## The input:

BEGIN

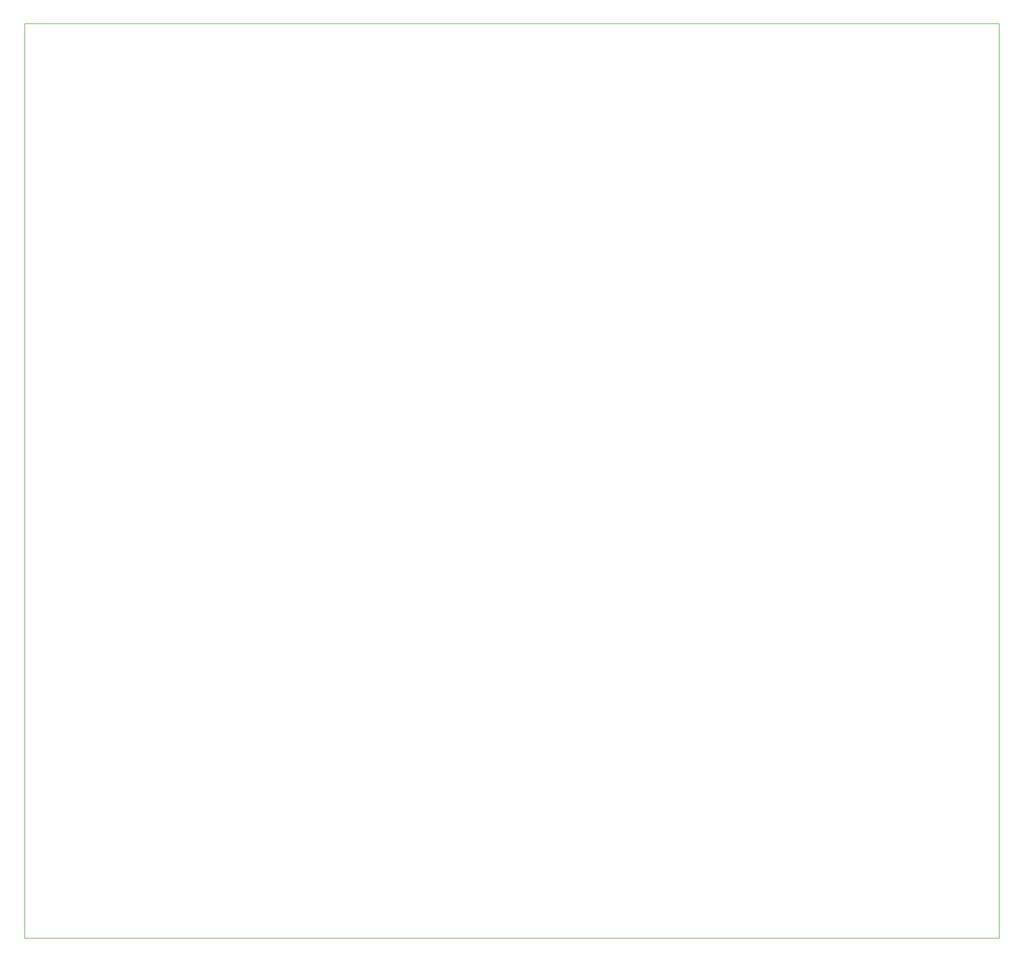
<source format=gbr>
%TF.GenerationSoftware,KiCad,Pcbnew,(6.0.7)*%
%TF.CreationDate,2022-10-24T15:17:36-03:00*%
%TF.ProjectId,PCB_Prototipo_Proyecto_Final,5043425f-5072-46f7-946f-7469706f5f50,rev?*%
%TF.SameCoordinates,PX7e4946aPYc6a19c0*%
%TF.FileFunction,Paste,Top*%
%TF.FilePolarity,Positive*%
%FSLAX46Y46*%
G04 Gerber Fmt 4.6, Leading zero omitted, Abs format (unit mm)*
G04 Created by KiCad (PCBNEW (6.0.7)) date 2022-10-24 15:17:36*
%MOMM*%
%LPD*%
G01*
G04 APERTURE LIST*
%TA.AperFunction,Profile*%
%ADD10C,0.100000*%
%TD*%
G04 APERTURE END LIST*
D10*
X0Y0D02*
X165100000Y0D01*
X165100000Y0D02*
X165100000Y154940000D01*
X165100000Y154940000D02*
X0Y154940000D01*
X0Y154940000D02*
X0Y0D01*
M02*

</source>
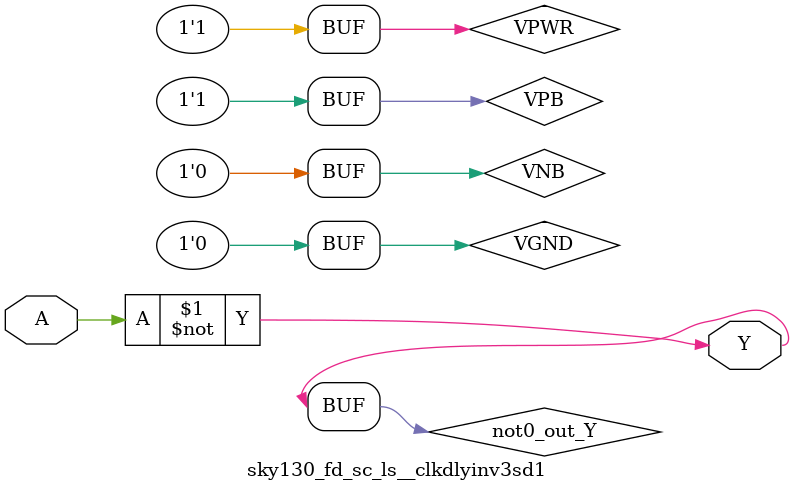
<source format=v>
/*
 * Copyright 2020 The SkyWater PDK Authors
 *
 * Licensed under the Apache License, Version 2.0 (the "License");
 * you may not use this file except in compliance with the License.
 * You may obtain a copy of the License at
 *
 *     https://www.apache.org/licenses/LICENSE-2.0
 *
 * Unless required by applicable law or agreed to in writing, software
 * distributed under the License is distributed on an "AS IS" BASIS,
 * WITHOUT WARRANTIES OR CONDITIONS OF ANY KIND, either express or implied.
 * See the License for the specific language governing permissions and
 * limitations under the License.
 *
 * SPDX-License-Identifier: Apache-2.0
*/


`ifndef SKY130_FD_SC_LS__CLKDLYINV3SD1_BEHAVIORAL_V
`define SKY130_FD_SC_LS__CLKDLYINV3SD1_BEHAVIORAL_V

/**
 * clkdlyinv3sd1: Clock Delay Inverter 3-stage 0.15um length inner
 *                stage gate.
 *
 * Verilog simulation functional model.
 */

`timescale 1ns / 1ps
`default_nettype none

`celldefine
module sky130_fd_sc_ls__clkdlyinv3sd1 (
    Y,
    A
);

    // Module ports
    output Y;
    input  A;

    // Module supplies
    supply1 VPWR;
    supply0 VGND;
    supply1 VPB ;
    supply0 VNB ;

    // Local signals
    wire not0_out_Y;

    //  Name  Output      Other arguments
    not not0 (not0_out_Y, A              );
    buf buf0 (Y         , not0_out_Y     );

endmodule
`endcelldefine

`default_nettype wire
`endif  // SKY130_FD_SC_LS__CLKDLYINV3SD1_BEHAVIORAL_V
</source>
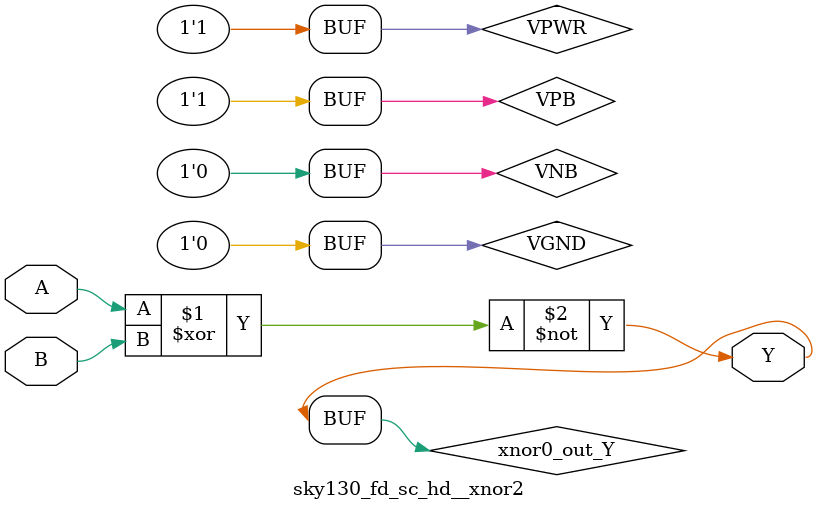
<source format=v>
/*
 * Copyright 2020 The SkyWater PDK Authors
 *
 * Licensed under the Apache License, Version 2.0 (the "License");
 * you may not use this file except in compliance with the License.
 * You may obtain a copy of the License at
 *
 *     https://www.apache.org/licenses/LICENSE-2.0
 *
 * Unless required by applicable law or agreed to in writing, software
 * distributed under the License is distributed on an "AS IS" BASIS,
 * WITHOUT WARRANTIES OR CONDITIONS OF ANY KIND, either express or implied.
 * See the License for the specific language governing permissions and
 * limitations under the License.
 *
 * SPDX-License-Identifier: Apache-2.0
*/


`ifndef SKY130_FD_SC_HD__XNOR2_TIMING_V
`define SKY130_FD_SC_HD__XNOR2_TIMING_V

/**
 * xnor2: 2-input exclusive NOR.
 *
 *        Y = !(A ^ B)
 *
 * Verilog simulation timing model.
 */

`timescale 1ns / 1ps
`default_nettype none

`celldefine
module sky130_fd_sc_hd__xnor2 (
    Y,
    A,
    B
);

    // Module ports
    output Y;
    input  A;
    input  B;

    // Module supplies
    supply1 VPWR;
    supply0 VGND;
    supply1 VPB ;
    supply0 VNB ;

    // Local signals
    wire xnor0_out_Y;

    //   Name   Output       Other arguments
    xnor xnor0 (xnor0_out_Y, A, B           );
    buf  buf0  (Y          , xnor0_out_Y    );

endmodule
`endcelldefine

`default_nettype wire
`endif  // SKY130_FD_SC_HD__XNOR2_TIMING_V

</source>
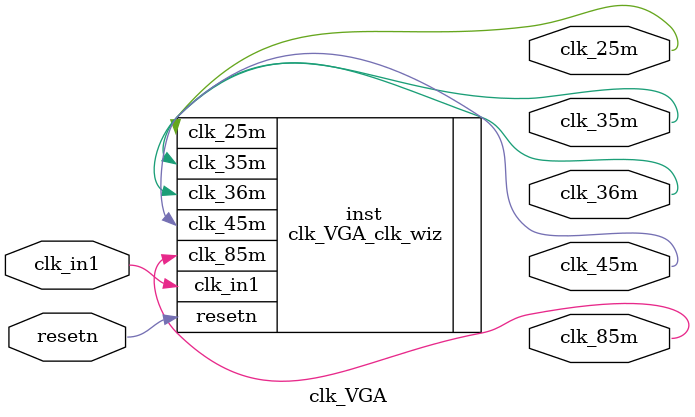
<source format=v>


`timescale 1ps/1ps

(* CORE_GENERATION_INFO = "clk_VGA,clk_wiz_v5_4_3_0,{component_name=clk_VGA,use_phase_alignment=true,use_min_o_jitter=false,use_max_i_jitter=false,use_dyn_phase_shift=false,use_inclk_switchover=false,use_dyn_reconfig=false,enable_axi=0,feedback_source=FDBK_AUTO,PRIMITIVE=MMCM,num_out_clk=5,clkin1_period=10.000,clkin2_period=10.000,use_power_down=false,use_reset=true,use_locked=false,use_inclk_stopped=false,feedback_type=SINGLE,CLOCK_MGR_TYPE=NA,manual_override=false}" *)

module clk_VGA 
 (
  // Clock out ports
  output        clk_25m,
  output        clk_35m,
  output        clk_36m,
  output        clk_45m,
  output        clk_85m,
  // Status and control signals
  input         resetn,
 // Clock in ports
  input         clk_in1
 );

  clk_VGA_clk_wiz inst
  (
  // Clock out ports  
  .clk_25m(clk_25m),
  .clk_35m(clk_35m),
  .clk_36m(clk_36m),
  .clk_45m(clk_45m),
  .clk_85m(clk_85m),
  // Status and control signals               
  .resetn(resetn), 
 // Clock in ports
  .clk_in1(clk_in1)
  );

endmodule

</source>
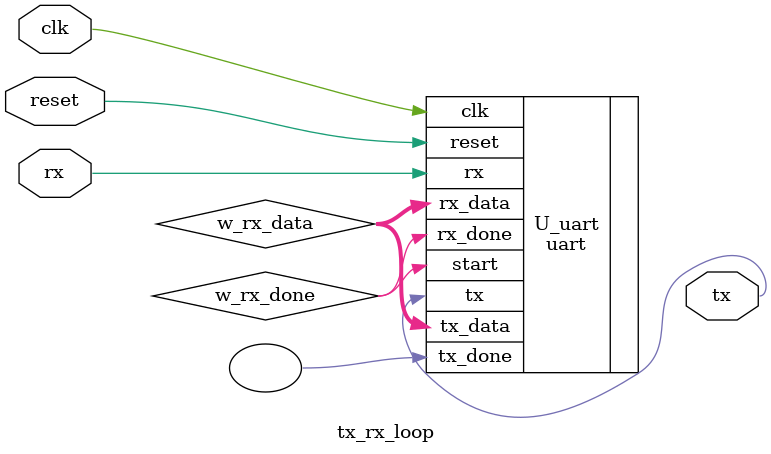
<source format=v>
`timescale 1ns / 1ps


module tx_rx_loop (

    input  clk,
    input  reset,
    // transmitter
    output tx,
    //Receiver
    input  rx
);


    wire [7:0] w_rx_data;
    wire w_rx_done;

    uart U_uart (
        .clk(clk),
        .reset(reset),
        .start(w_rx_done),
        .tx_data(w_rx_data),
        .tx(tx),
        .tx_done(),
        .rx(rx),
        .rx_data(w_rx_data),
        .rx_done(w_rx_done)
    );


endmodule

</source>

END

The copy must match every line of the data exactly and contain no pictures.

## Completed task:
<source format=gbr>
%TF.GenerationSoftware,KiCad,Pcbnew,(6.0.7)*%
%TF.CreationDate,2022-10-24T15:17:36-03:00*%
%TF.ProjectId,PCB_Prototipo_Proyecto_Final,5043425f-5072-46f7-946f-7469706f5f50,rev?*%
%TF.SameCoordinates,PX7e4946aPYc6a19c0*%
%TF.FileFunction,Paste,Top*%
%TF.FilePolarity,Positive*%
%FSLAX46Y46*%
G04 Gerber Fmt 4.6, Leading zero omitted, Abs format (unit mm)*
G04 Created by KiCad (PCBNEW (6.0.7)) date 2022-10-24 15:17:36*
%MOMM*%
%LPD*%
G01*
G04 APERTURE LIST*
%TA.AperFunction,Profile*%
%ADD10C,0.100000*%
%TD*%
G04 APERTURE END LIST*
D10*
X0Y0D02*
X165100000Y0D01*
X165100000Y0D02*
X165100000Y154940000D01*
X165100000Y154940000D02*
X0Y154940000D01*
X0Y154940000D02*
X0Y0D01*
M02*

</source>
<source format=v>
/*
 * Copyright 2020 The SkyWater PDK Authors
 *
 * Licensed under the Apache License, Version 2.0 (the "License");
 * you may not use this file except in compliance with the License.
 * You may obtain a copy of the License at
 *
 *     https://www.apache.org/licenses/LICENSE-2.0
 *
 * Unless required by applicable law or agreed to in writing, software
 * distributed under the License is distributed on an "AS IS" BASIS,
 * WITHOUT WARRANTIES OR CONDITIONS OF ANY KIND, either express or implied.
 * See the License for the specific language governing permissions and
 * limitations under the License.
 *
 * SPDX-License-Identifier: Apache-2.0
*/


`ifndef SKY130_FD_SC_LS__CLKDLYINV3SD1_BEHAVIORAL_V
`define SKY130_FD_SC_LS__CLKDLYINV3SD1_BEHAVIORAL_V

/**
 * clkdlyinv3sd1: Clock Delay Inverter 3-stage 0.15um length inner
 *                stage gate.
 *
 * Verilog simulation functional model.
 */

`timescale 1ns / 1ps
`default_nettype none

`celldefine
module sky130_fd_sc_ls__clkdlyinv3sd1 (
    Y,
    A
);

    // Module ports
    output Y;
    input  A;

    // Module supplies
    supply1 VPWR;
    supply0 VGND;
    supply1 VPB ;
    supply0 VNB ;

    // Local signals
    wire not0_out_Y;

    //  Name  Output      Other arguments
    not not0 (not0_out_Y, A              );
    buf buf0 (Y         , not0_out_Y     );

endmodule
`endcelldefine

`default_nettype wire
`endif  // SKY130_FD_SC_LS__CLKDLYINV3SD1_BEHAVIORAL_V
</source>
<source format=v>
/*
 * Copyright 2020 The SkyWater PDK Authors
 *
 * Licensed under the Apache License, Version 2.0 (the "License");
 * you may not use this file except in compliance with the License.
 * You may obtain a copy of the License at
 *
 *     https://www.apache.org/licenses/LICENSE-2.0
 *
 * Unless required by applicable law or agreed to in writing, software
 * distributed under the License is distributed on an "AS IS" BASIS,
 * WITHOUT WARRANTIES OR CONDITIONS OF ANY KIND, either express or implied.
 * See the License for the specific language governing permissions and
 * limitations under the License.
 *
 * SPDX-License-Identifier: Apache-2.0
*/


`ifndef SKY130_FD_SC_HD__XNOR2_TIMING_V
`define SKY130_FD_SC_HD__XNOR2_TIMING_V

/**
 * xnor2: 2-input exclusive NOR.
 *
 *        Y = !(A ^ B)
 *
 * Verilog simulation timing model.
 */

`timescale 1ns / 1ps
`default_nettype none

`celldefine
module sky130_fd_sc_hd__xnor2 (
    Y,
    A,
    B
);

    // Module ports
    output Y;
    input  A;
    input  B;

    // Module supplies
    supply1 VPWR;
    supply0 VGND;
    supply1 VPB ;
    supply0 VNB ;

    // Local signals
    wire xnor0_out_Y;

    //   Name   Output       Other arguments
    xnor xnor0 (xnor0_out_Y, A, B           );
    buf  buf0  (Y          , xnor0_out_Y    );

endmodule
`endcelldefine

`default_nettype wire
`endif  // SKY130_FD_SC_HD__XNOR2_TIMING_V

</source>
<source format=v>


`timescale 1ps/1ps

(* CORE_GENERATION_INFO = "clk_VGA,clk_wiz_v5_4_3_0,{component_name=clk_VGA,use_phase_alignment=true,use_min_o_jitter=false,use_max_i_jitter=false,use_dyn_phase_shift=false,use_inclk_switchover=false,use_dyn_reconfig=false,enable_axi=0,feedback_source=FDBK_AUTO,PRIMITIVE=MMCM,num_out_clk=5,clkin1_period=10.000,clkin2_period=10.000,use_power_down=false,use_reset=true,use_locked=false,use_inclk_stopped=false,feedback_type=SINGLE,CLOCK_MGR_TYPE=NA,manual_override=false}" *)

module clk_VGA 
 (
  // Clock out ports
  output        clk_25m,
  output        clk_35m,
  output        clk_36m,
  output        clk_45m,
  output        clk_85m,
  // Status and control signals
  input         resetn,
 // Clock in ports
  input         clk_in1
 );

  clk_VGA_clk_wiz inst
  (
  // Clock out ports  
  .clk_25m(clk_25m),
  .clk_35m(clk_35m),
  .clk_36m(clk_36m),
  .clk_45m(clk_45m),
  .clk_85m(clk_85m),
  // Status and control signals               
  .resetn(resetn), 
 // Clock in ports
  .clk_in1(clk_in1)
  );

endmodule

</source>
<source format=v>
`timescale 1ns / 1ps


module tx_rx_loop (

    input  clk,
    input  reset,
    // transmitter
    output tx,
    //Receiver
    input  rx
);


    wire [7:0] w_rx_data;
    wire w_rx_done;

    uart U_uart (
        .clk(clk),
        .reset(reset),
        .start(w_rx_done),
        .tx_data(w_rx_data),
        .tx(tx),
        .tx_done(),
        .rx(rx),
        .rx_data(w_rx_data),
        .rx_done(w_rx_done)
    );


endmodule

</source>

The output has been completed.